This assumption of the rights of the few and the ignorance and inefficiency of the many is the hallmark of class rule through all our history. The reformer who believes that an educated elite in a parliament can change things for the masses, can – in the words of the Labour Party’s famous Clause Four – ‘secure for the workers ... the full fruits of their industry’ – is really playing the same game and making the same assumptions as the most bigoted class warrior. Both believe that whatever is right and wrong for most people can only be determined by the enlightened few. ibid.

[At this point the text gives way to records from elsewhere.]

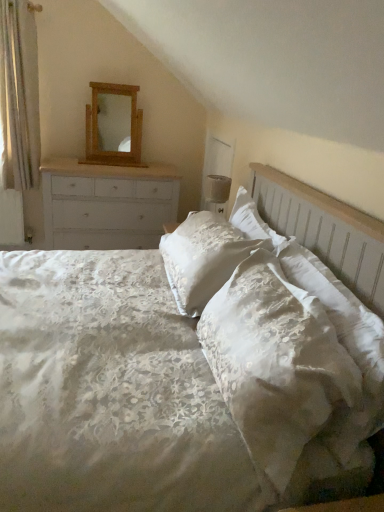
Question: From a real-world perspective, does wooden mirror at upper center stand above white painted wood chest of drawers at left?

Choices:
 (A) yes
 (B) no

Answer: (A)

Question: Can you confirm if wooden mirror at upper center is bigger than white painted wood chest of drawers at left?

Choices:
 (A) yes
 (B) no

Answer: (B)

Question: Does wooden mirror at upper center come behind white painted wood chest of drawers at left?

Choices:
 (A) no
 (B) yes

Answer: (B)

Question: Is wooden mirror at upper center positioned far away from white painted wood chest of drawers at left?

Choices:
 (A) yes
 (B) no

Answer: (B)

Question: Is wooden mirror at upper center not within white painted wood chest of drawers at left?

Choices:
 (A) no
 (B) yes

Answer: (B)

Question: Is point (215, 200) closer or farther from the camera than point (117, 229)?

Choices:
 (A) closer
 (B) farther

Answer: (A)

Question: Based on their sizes in the image, would you say matte white lampshade at upper right is bigger or smaller than white painted wood chest of drawers at left?

Choices:
 (A) small
 (B) big

Answer: (A)

Question: Is matte white lampshade at upper right to the left or to the right of white painted wood chest of drawers at left in the image?

Choices:
 (A) left
 (B) right

Answer: (B)

Question: From the image's perspective, is matte white lampshade at upper right positioned above or below white painted wood chest of drawers at left?

Choices:
 (A) above
 (B) below

Answer: (A)

Question: From a real-world perspective, is white satin pillow at center above or below linen bed at center?

Choices:
 (A) above
 (B) below

Answer: (A)

Question: From the image's perspective, relative to linen bed at center, is white satin pillow at center above or below?

Choices:
 (A) below
 (B) above

Answer: (B)

Question: Based on their sizes in the image, would you say white satin pillow at center is bigger or smaller than linen bed at center?

Choices:
 (A) big
 (B) small

Answer: (B)

Question: Which is correct: white satin pillow at center is inside linen bed at center, or outside of it?

Choices:
 (A) inside
 (B) outside

Answer: (A)

Question: From the image's perspective, relative to matte white lampshade at upper right, is wooden mirror at upper center above or below?

Choices:
 (A) above
 (B) below

Answer: (A)

Question: In terms of width, does wooden mirror at upper center look wider or thinner when compared to matte white lampshade at upper right?

Choices:
 (A) thin
 (B) wide

Answer: (A)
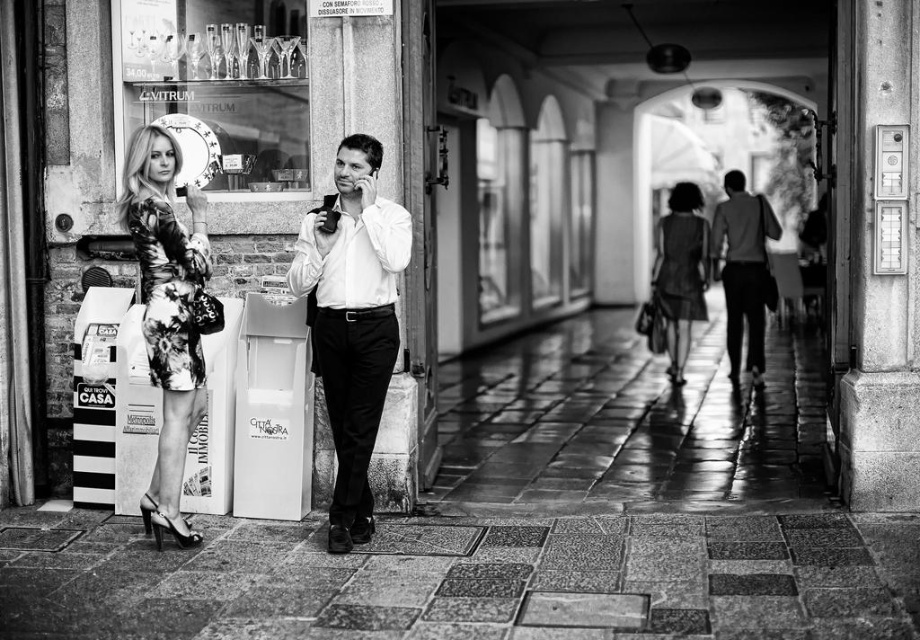
Is point (834, 538) behind point (705, 272)?

No, it is in front of (705, 272).

Between point (290, 625) and point (704, 307), which one is positioned behind?

Positioned behind is point (704, 307).

Identify the location of granite tiles at center. Image resolution: width=920 pixels, height=640 pixels. (467, 579).

Identify the location of granite tiles at center. This screenshot has width=920, height=640. (467, 579).

Is polished stone pavement at center bigger than silky black dress at center?

Incorrect, polished stone pavement at center is not larger than silky black dress at center.

What do you see at coordinates (628, 422) in the screenshot? The image size is (920, 640). I see `polished stone pavement at center` at bounding box center [628, 422].

Measure the distance between point (515,460) and camera.

They are 26.93 feet apart.

The image size is (920, 640). Find the location of `polished stone pavement at center`. polished stone pavement at center is located at coordinates (628, 422).

Between polished stone pavement at center and smooth white shirt at center, which one is positioned higher?

Positioned higher is smooth white shirt at center.

Who is shorter, polished stone pavement at center or smooth white shirt at center?

polished stone pavement at center

The height and width of the screenshot is (640, 920). In order to click on polished stone pavement at center in this screenshot , I will do tap(628, 422).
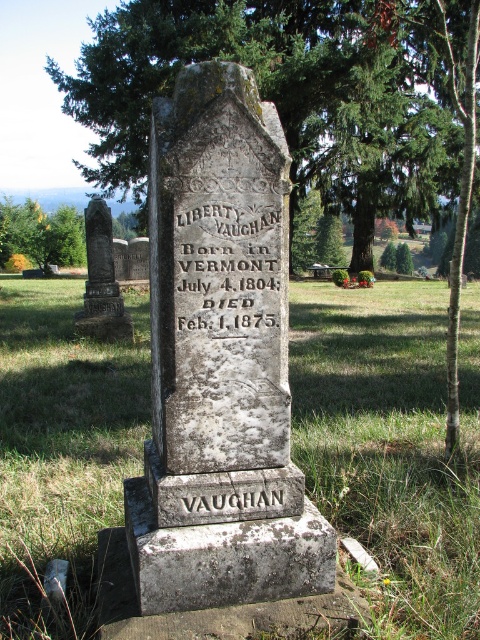
Between gray stone gravestone at center and green leafy tree at left, which one is positioned higher?

Positioned higher is green leafy tree at left.

In the scene shown: Is gray stone gravestone at center to the right of green leafy tree at left from the viewer's perspective?

Correct, you'll find gray stone gravestone at center to the right of green leafy tree at left.

You are a GUI agent. You are given a task and a screenshot of the screen. Output one action in this format:
    pyautogui.click(x=<x>, y=<y>)
    Task: Click on the gray stone gravestone at center
    The image size is (480, 640).
    Given the screenshot: What is the action you would take?
    pyautogui.click(x=219, y=355)

Which is behind, point (17, 248) or point (108, 260)?

The point (17, 248) is more distant.

Does green leafy tree at left come in front of rusty metal gravestone at left?

No, it is behind rusty metal gravestone at left.

Is point (67, 214) positioned behind point (108, 237)?

Yes, it is.

The height and width of the screenshot is (640, 480). In order to click on green leafy tree at left in this screenshot , I will do `click(41, 234)`.

Does green grass at center appear on the right side of gray stone gravestone at center?

Indeed, green grass at center is positioned on the right side of gray stone gravestone at center.

Consider the image. Does green grass at center have a lesser width compared to gray stone gravestone at center?

No.

Is point (393, 538) farther from viewer compared to point (149, 497)?

Yes, it is.

At what (x,y) coordinates should I click in order to perform the action: click on green grass at center. Please return your answer as a coordinate pair (x, y). Image resolution: width=480 pixels, height=640 pixels. Looking at the image, I should click on (393, 442).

This was the grand idea of the ‘representative democracy’ which first stirred in England in the revolution of the 17th century, and was taken up with much more force at the time of the French Revolution. Thomas Paine’s Rights of Man denounced all governments which were not chosen by the people. To the government of the day, which was chosen by a handful of brigands and courtiers, this was dangerous subversion, and Paine was sentenced to death for it. Similarly, when the Chartists in the late 1830s and 1840s demanded the vote as part of an organised working class movement of strikes and physical force, the rulers set their faces firmly against the proposal.
The idea of a representative democracy is essentially distasteful to a class of people who owe their wealth to the process of robbing the majority. Exploitation of the many by the few is the most hideously undemocratic process imaginable. How could the minority exploiters agree to a system where the majority can vote?
After the Chartists were beaten in open class warfare, the British ruling class, then the strongest and most cunning in the world, applied itself to this question. It was obviously impossible forever to resist the popular demand for the vote. Was it not possible, however, to concede the vote bit by bit, making sure that the concessions coincided with relative industrial peace, and above all making sure that as each new concession led to new governments, those governments could be constrained against any action which would threaten the wealth and power of the ruling class? So, for a hundred years (1867-1970) the vote was conceded piecemeal. Governments were elected of many different colours; but the real power, especially the economic power, stayed exactly where it was.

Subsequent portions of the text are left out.